**Excerpts from a dataset**:
****************************************
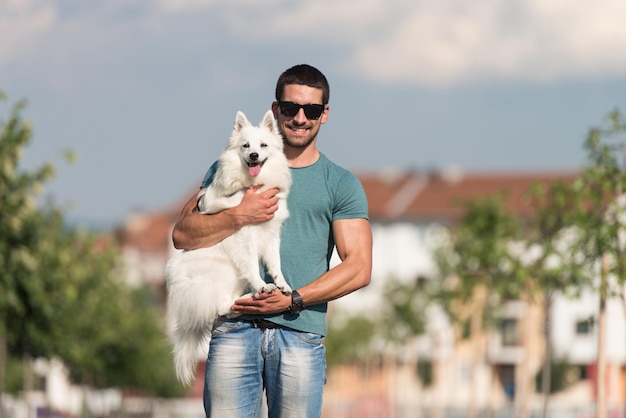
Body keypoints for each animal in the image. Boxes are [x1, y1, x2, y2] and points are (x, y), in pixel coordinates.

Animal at [166, 110, 292, 386]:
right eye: (245, 146)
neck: (254, 184)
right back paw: (251, 297)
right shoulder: (246, 235)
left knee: (223, 308)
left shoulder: (271, 235)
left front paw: (282, 285)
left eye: (262, 146)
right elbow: (254, 267)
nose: (253, 155)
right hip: (226, 271)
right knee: (222, 306)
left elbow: (276, 264)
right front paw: (263, 285)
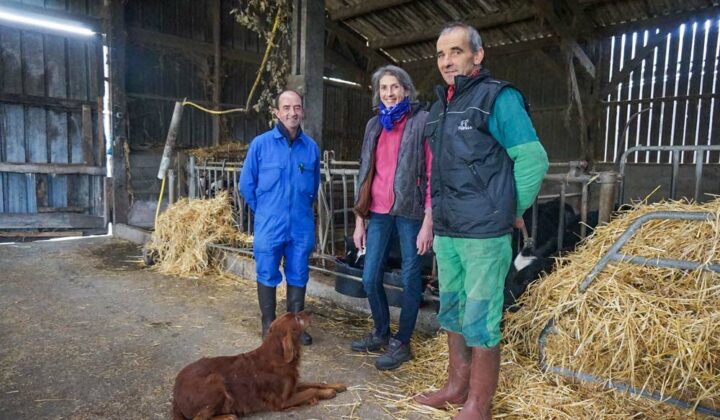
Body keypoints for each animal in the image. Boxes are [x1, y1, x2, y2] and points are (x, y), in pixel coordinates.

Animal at [172, 310, 346, 418]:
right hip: (216, 382)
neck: (277, 356)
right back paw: (229, 416)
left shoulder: (293, 385)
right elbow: (310, 390)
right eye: (298, 318)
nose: (310, 310)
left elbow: (315, 383)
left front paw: (335, 386)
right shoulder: (282, 401)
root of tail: (175, 393)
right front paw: (326, 394)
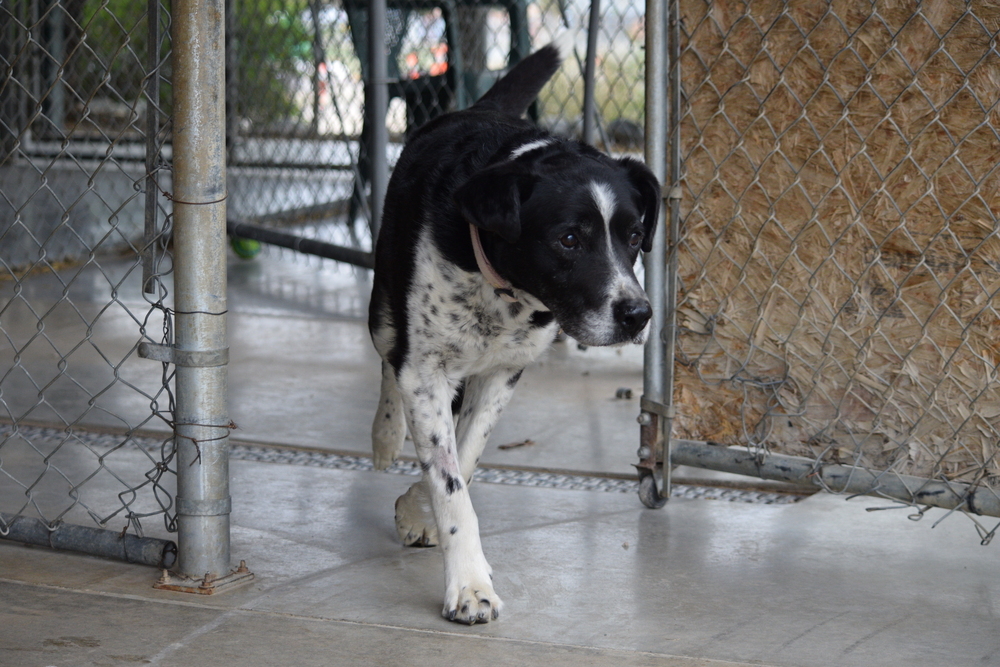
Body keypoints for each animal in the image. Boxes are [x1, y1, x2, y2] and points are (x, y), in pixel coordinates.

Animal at [372, 43, 660, 628]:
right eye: (569, 239)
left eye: (635, 234)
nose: (638, 314)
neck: (503, 289)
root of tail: (478, 106)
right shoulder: (427, 371)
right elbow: (451, 484)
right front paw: (470, 587)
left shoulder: (504, 372)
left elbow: (464, 457)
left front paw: (417, 510)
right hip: (383, 307)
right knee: (388, 355)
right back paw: (385, 434)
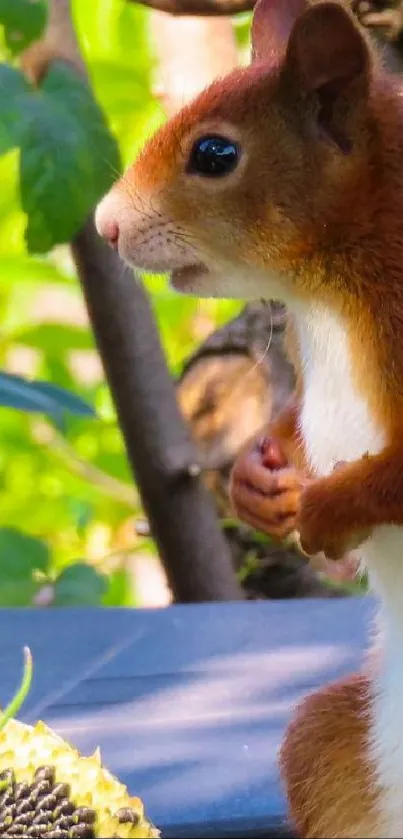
****************************************
**What needs to be done**:
When a line in the data contains "front", return it as written.

**Solution**:
left front paw: (282, 285)
right front paw: (263, 285)
left front paw: (335, 386)
right front paw: (326, 394)
right front paw: (470, 587)
left front paw: (417, 510)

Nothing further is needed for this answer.